Five principles for regulating the peer production economy
The attached paper was co-authored by R Street Executive Director Andrew Moylan.
Economic history over the last 200 years is largely the story of the industrial move from small-scale domestic production and piece work to systems dominated by economies of scale: factories, big businesses and multi-national corporations. But over just the past two decades, new technologies have radically altered this trend,disaggregating physical assets in space and time and employing digital platforms that allow for more individually tailored pricing, matching and exchange. Changes in the way we communicate and transact business have reduced economies of scale in some industries, shifting value to producers who have access to distributed capital.
In some cases, this shift has allowed small startups to threaten dominant market incumbents, as long-standing asset-intensive firms like car rental giants Avis and Hertz now must compete with new firms like RelayRides and Getaround that can tap the tens of millions of privately owned cars that currently sit idle in American driveways. Overall, the effect has been to eliminate many of the benefits of being big.
These changes have led not only to a greater diversity of products to meet niche demands, but to a panoply of divergent business models in sectors previously dominated by a just a handful of options, whether the consumer need is to find lodging or to get across town, to take just two notable examples.
As a result, there are more opportunities for individuals and small groups either to develop and build upon innovative ideas or to bring their marginal capital and/or labor into productive use. This phenomenon goes by a number of names, including the “sharing economy” and the “mesh economy.” We will use the phrase “peer production” as the hallmark of this emerging economic phenomenon. To be sure, the participants in this market aren’t necessarily peers, but we feel this label better describes the underlying dynamics. Peer production is not sharing, per se, nor is it a seamless mesh of production. Rather, it is about harnessing technological platforms to connect buyers and sellers who otherwise would not have connected, either because of supply- or demand-driven constraints.
Alas, the development of these new modes of doing business has been threatened by legislators and regulators — particularly on the state and local level — who in too many cases attempt to apply regulatory models developed in an earlier era to the individuals and small firms that are innovating through peer production. These actions do little to protect consumers, but rather they prevent innovative ideas from coming to market and keep potential service providers sidelined. Too often, the presumption is to “ban first; ask questions later.”
In exploring how to regulate new firms that shake up existing markets — especially those who develop entirely new business models — or what rules should apply to individuals who develop smartphone apps or rent out their power tools over the Web, legislators and regulators should step back and reexamine the first principles of consumer protection. Consumer-oriented regulation should be about providing basic standards to market players and should not serve as a barrier to entry, either for those who seek to compete with incumbent producers or for those with innovative ideas that redefine markets.
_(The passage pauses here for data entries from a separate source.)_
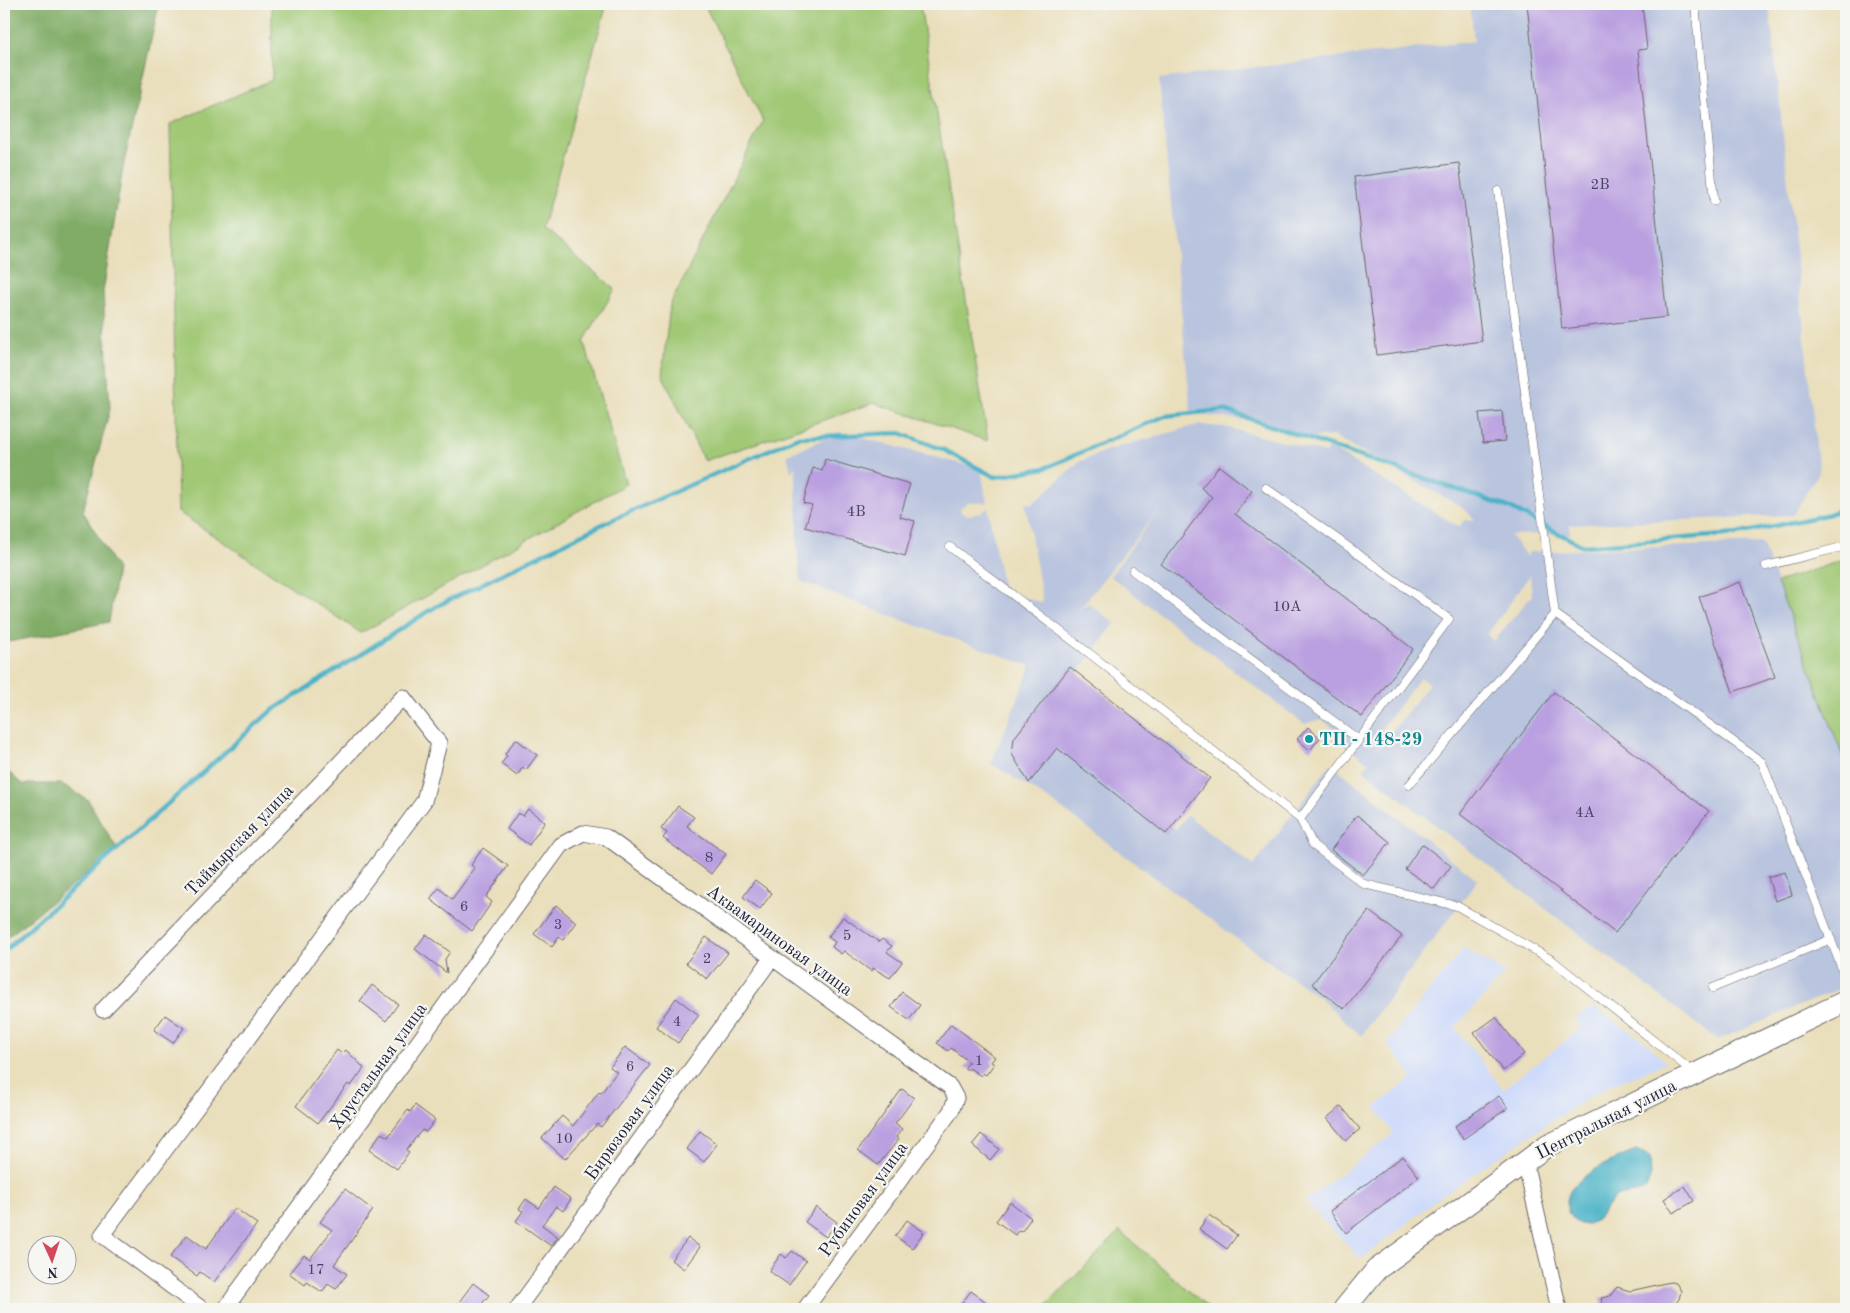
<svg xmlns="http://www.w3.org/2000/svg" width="1850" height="1313" font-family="'Old Standard TT',serif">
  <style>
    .built { fill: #cedafa }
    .industrial { fill: #b9c4de; fill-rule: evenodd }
    .green { fill: #a0c874; stroke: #617558 }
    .forest { fill: #80ac66; stroke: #516750 }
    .water { fill: #49b2c7; stroke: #366a81 }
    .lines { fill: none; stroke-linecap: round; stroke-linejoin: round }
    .stream { stroke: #49b2c7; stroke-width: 4.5 }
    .building { fill: #baa0e0 }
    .service-casing { stroke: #686468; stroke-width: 9 }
    .minor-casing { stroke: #686468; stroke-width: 17 }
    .secondary-casing { stroke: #686468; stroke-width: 23 }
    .service { stroke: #fff; stroke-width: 8 }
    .minor { stroke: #fff; stroke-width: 15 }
    .secondary { stroke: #fff; stroke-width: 21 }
    .culture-dot { fill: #0f9aa8; stroke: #f6f6f2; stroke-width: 2 }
    .labels { text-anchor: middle; stroke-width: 4.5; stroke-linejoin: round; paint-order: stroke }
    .number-label { font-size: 15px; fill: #484264 }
    .culture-label { font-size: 18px; font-weight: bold; fill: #0d838f; stroke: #f6f6f2; text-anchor: start }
    .street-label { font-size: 18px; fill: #22223b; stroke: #f6f6f2 }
  </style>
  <rect width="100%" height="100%" fill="#f6f6f2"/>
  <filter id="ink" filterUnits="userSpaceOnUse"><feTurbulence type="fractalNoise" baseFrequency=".02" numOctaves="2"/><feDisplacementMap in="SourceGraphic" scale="10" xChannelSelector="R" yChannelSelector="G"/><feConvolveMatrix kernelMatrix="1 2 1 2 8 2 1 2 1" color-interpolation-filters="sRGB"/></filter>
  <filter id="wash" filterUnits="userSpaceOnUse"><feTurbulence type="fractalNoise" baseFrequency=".0096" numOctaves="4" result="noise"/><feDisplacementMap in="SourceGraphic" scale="20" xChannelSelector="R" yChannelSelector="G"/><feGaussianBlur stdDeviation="1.12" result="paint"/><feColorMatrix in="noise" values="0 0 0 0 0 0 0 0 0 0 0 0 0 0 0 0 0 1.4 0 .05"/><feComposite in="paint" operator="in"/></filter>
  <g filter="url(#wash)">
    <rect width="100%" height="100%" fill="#eadfbc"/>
    <!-- built -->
    <path class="built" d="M1464 948 1505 973 1455 1028 1503 1089 1582 1028 1577 1017 1594 1007 1647 1043 1666 1063 1610 1085 1554 1119 1440 1197 1361 1259 1305 1201 1393 1134 1375 1107 1413 1077 1387 1043Z"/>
    <!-- industrial -->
    <path class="industrial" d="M1470 4H1769L1819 472 1793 515 1570 525V534L1510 535 1528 558V552L1762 543 1846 765V986L1718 1040 1363 770 1369 763 1340 741 1336 730 1324 721 1318 720 1304 724 1110 576 1165 502 1078 611 1088 603 1115 623 1059 698 1149 768 1169 742 1193 760 1154 812 1176 829 1187 815 1253 866 1331 764 1478 880 1361 1036 1319 997 1233 936 1050 800 991 764 1031 666 906 622 800 581 796 531H798L795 467 791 472 787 455 840 432 981 469 987 503H967L960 508 961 513 970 515 981 513 988 508 1003 591 1043 603 1025 502 1032 504 1079 462 1108 450 1197 425 1225 427 1325 453 1329 447 1459 527 1464 520H1475L1462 507 1333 436 1306 438 1252 421 1191 414 1159 79 1474 41ZM1530 575 1532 595 1494 641 1487 635ZM1420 678 1430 683 1386 739 1381 729Z"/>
    <!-- green -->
    <path class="green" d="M272 4H607L542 229 615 289 584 341 626 484 361 633 178 512 170 124 272 80Z
      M704 4H920L988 441 874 403 704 461 662 374 670 305 763 121Z
      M1846 559V765L1777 582Z
      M1120 1231 1210 1309H1043Z"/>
    <!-- forest -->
    <path class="forest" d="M4 4H159L123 168 103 292 110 409 83 511 117 569 109 622 4 643Z
      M4 768 22 784H62L88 800 117 849 4 940Z"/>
    <!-- water -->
    <path class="water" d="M1636 1151 1650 1157 1651 1175 1646 1188 1636 1193 1616 1196C1609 1203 1601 1217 1593 1222 1571 1233 1559 1203 1573 1187 1588 1170 1615 1159 1636 1151Z"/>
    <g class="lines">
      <!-- stream -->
      <path class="stream" d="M4 951 270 712 435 607 607 522 798 437 900 433 944 450 995 477 1045 468 1165 416 1224 410 1508 507 1583 546 1737 534 1830 514 1846 506"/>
    </g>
    <g id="blocks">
      <!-- building -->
      <path class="building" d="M1527 4H1642L1647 49 1638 50 1667 317 1562 329Z
        M1459 163 1482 341 1377 355 1354 177Z
        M1502 411 1505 441 1483 443 1479 413Z
        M825 459 910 484 900 517 915 521 905 556 805 527 812 505 803 503 813 468 822 471Z
        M1219 466 1252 491 1235 514 1413 649 1362 717 1161 564 1212 497 1201 488Z
        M1740 582 1775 677 1733 692 1699 597Z
        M1070 667 1210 778 1166 834 1057 748 1029 783 1012 754 1014 738Z
        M1554 692 1709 811 1615 933 1460 814Z
        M1308 727 1320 738 1310 750 1297 739Z
        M516 739 537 755 526 770 523 767 517 776 501 764 507 756 505 754Z
        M678 806 694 817 687 826 726 854 711 874 663 838 667 833 661 829Z
        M528 809 545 822 529 845 507 829 518 813 523 816Z
        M1357 815 1390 842 1363 875 1331 850Z
        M1422 844 1451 866 1434 889 1405 869Z
        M483 848 508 866 486 897 492 902 472 931 430 899 439 888 452 899 475 868 471 865Z
        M1785 872 1792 895 1775 901 1768 877Z
        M755 880 772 893 760 909 743 897Z
        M556 905 576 922 563 940 559 937 552 947 534 934Z
        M1369 911 1402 936 1344 1009 1312 984Z
        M843 917 879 942 882 939 892 946 887 952 902 962 890 978 873 968 871 971 844 951 841 954 832 947 835 942 828 937Z
        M426 934 450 952 445 959 447 973 415 949Z
        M706 937 728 953 707 979 686 963Z
        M372 985 398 1004 386 1021 360 1001Z
        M902 992 920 1005 909 1020 891 1007Z
        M676 998 699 1015 678 1043 656 1027Z
        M165 1015 184 1028 173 1043 154 1030Z
        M1496 1017 1524 1054 1503 1071 1474 1033Z
        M951 1024 995 1057 991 1062 994 1064 986 1075 983 1073 981 1076 971 1069H964L969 1062 951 1048 948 1051 937 1043Z
        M625 1047 650 1065 601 1127 597 1124 565 1159 542 1138 562 1116 573 1126 599 1092 601 1093 617 1072 610 1067Z
        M337 1050 342 1054 346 1050 364 1068 351 1086 348 1084 318 1123 296 1106Z
        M902 1089 914 1098 895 1124 902 1129 896 1137 899 1139 878 1165 858 1150Z
        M1499 1096 1508 1108 1463 1139 1455 1126Z
        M415 1105 435 1120 426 1132 422 1130 406 1150 409 1152 397 1169 369 1150 381 1133 388 1137 408 1110 410 1112Z
        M1341 1106 1360 1129 1346 1141 1327 1118Z
        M700 1131 717 1144 704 1162 687 1149Z
        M981 1134 999 1149 990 1160 972 1145Z
        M1403 1156 1419 1177 1346 1233 1330 1211Z
        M1685 1186 1694 1201 1673 1213 1664 1199Z
        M554 1187 571 1199 563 1211 556 1206 542 1225 558 1237 551 1246 516 1221 523 1211 519 1209 526 1199 539 1208Z
        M345 1189 373 1210 334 1265 347 1274 336 1289 328 1284 322 1292 307 1282 305 1285 289 1273 304 1255 310 1259 332 1230 320 1222Z
        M1010 1202 1031 1218 1022 1231 1019 1230 1015 1235 996 1221Z
        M816 1207 837 1222 826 1237 805 1222Z
        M235 1208 257 1224 214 1282 200 1272 197 1276 170 1257 187 1235 206 1249Z
        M1209 1215 1237 1235 1227 1249 1199 1229Z
        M907 1220 924 1232 912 1248 895 1236Z
        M688 1238 700 1247 684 1269 671 1260Z
        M792 1251 806 1261 789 1285 769 1271 781 1254 786 1258Z
        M1670 1282 1676 1283 1681 1291 1679 1299 1671 1309H1604L1601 1298 1610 1296 1617 1287 1630 1291Z
        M473 1283 489 1295 478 1309H454Z
        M971 1291 996 1309H957Z"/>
    </g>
  </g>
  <g filter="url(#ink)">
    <use href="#blocks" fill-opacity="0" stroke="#686468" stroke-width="1"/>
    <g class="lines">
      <defs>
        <path id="service" d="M1695 4 1714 201
          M1498 191 1555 614
          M1266 488 1449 619 1300 819
          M950 547 1094 657 1300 819 1313 845 1364 884 1457 906 1552 960 1693 1072
          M1766 566 1846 546
          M1133 571 1359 740
          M1409 785 1555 614 1762 762 1846 979
          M1713 988 1831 939"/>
        <path id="minor" d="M103 1010 403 697 439 743 424 801 102 1235 202 1309
          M1525 1162 1559 1309
          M225 1309 561 845 583 833 606 837 950 1087 956 1098 951 1111 805 1309
          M517 1309 772 958"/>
        <path id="secondary" d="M1344 1309 1376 1270 1547 1146 1846 1001"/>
      </defs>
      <!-- service casing -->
      <use href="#service" class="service-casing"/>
      <!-- minor casing -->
      <use href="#minor" class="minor-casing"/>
      <!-- secondary casing -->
      <use href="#secondary" class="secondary-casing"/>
      <!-- service -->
      <use href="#service" class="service"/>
      <!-- minor -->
      <use href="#minor" class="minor"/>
      <!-- secondary -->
      <use href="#secondary" class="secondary"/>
    </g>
  </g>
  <!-- markers -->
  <circle class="culture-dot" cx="1309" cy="739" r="5"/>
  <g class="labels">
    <!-- number labels -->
    <g class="number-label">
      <text x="1600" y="189">2В</text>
      <text x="856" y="516">4В</text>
      <text x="1287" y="611">10А</text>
      <text x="1585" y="817">4А</text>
      <text x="709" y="862">8</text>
      <text x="464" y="911">6</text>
      <text x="558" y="929">3</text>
      <text x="847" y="940">5</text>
      <text x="707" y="963">2</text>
      <text x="677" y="1026">4</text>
      <text x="979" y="1065">1</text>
      <text x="630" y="1071">6</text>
      <text x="564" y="1143">10</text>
      <text x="316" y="1274">17</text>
    </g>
    <!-- culture labels -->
    <g class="culture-label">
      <text x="1319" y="745">ТП - 148-29</text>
    </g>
    <!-- street labels -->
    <g class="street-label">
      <text transform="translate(239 840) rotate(-46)" y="6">Таймырская улица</text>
      <text transform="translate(780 940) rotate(36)" y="6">Аквамариновая улица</text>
      <text transform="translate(378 1066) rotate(-54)" y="6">Хрустальная улица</text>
      <text transform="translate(1606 1119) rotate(-27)" y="6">Центральная улица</text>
      <text transform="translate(629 1122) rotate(-54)" y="6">Бирюзовая улица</text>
      <text transform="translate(863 1199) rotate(-54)" y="6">Рубиновая улица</text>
    </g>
  </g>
  <!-- margin -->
  <rect width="1850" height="1313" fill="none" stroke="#f6f6f2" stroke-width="20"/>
  <!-- north arrow -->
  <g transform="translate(52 1260) rotate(177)"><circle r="24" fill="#f6f6f2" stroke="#a1a1a9"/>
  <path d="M0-4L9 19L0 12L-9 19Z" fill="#d1495b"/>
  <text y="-8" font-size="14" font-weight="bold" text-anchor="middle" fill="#22223b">N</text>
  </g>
</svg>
As the markets for peer production services evolve, it is the welfare of consumers that most concerns us and that should most concern policymakers. Innovation and “creative destruction,” as the economist Joseph Schumpeter termed it, are not prized because of their effects on incumbent producers, which are in many cases negative. Nor are they prized because of their “jobs created” or similar workforce metrics frequently espoused by politicians. Rather, they are valued because, from the perspective of the consumer, they improve on existing goods and services, reduce costs for households and create a host of new options to increase consumer utility.
In many cases, regulators charged with defending consumers’ interests instead work to protect incumbent producers from innovative market forces. This phenomenon, known as “regulatory capture” in public choice literature, not only impedes innovation and economic growth, but is profoundly unfair to consumers.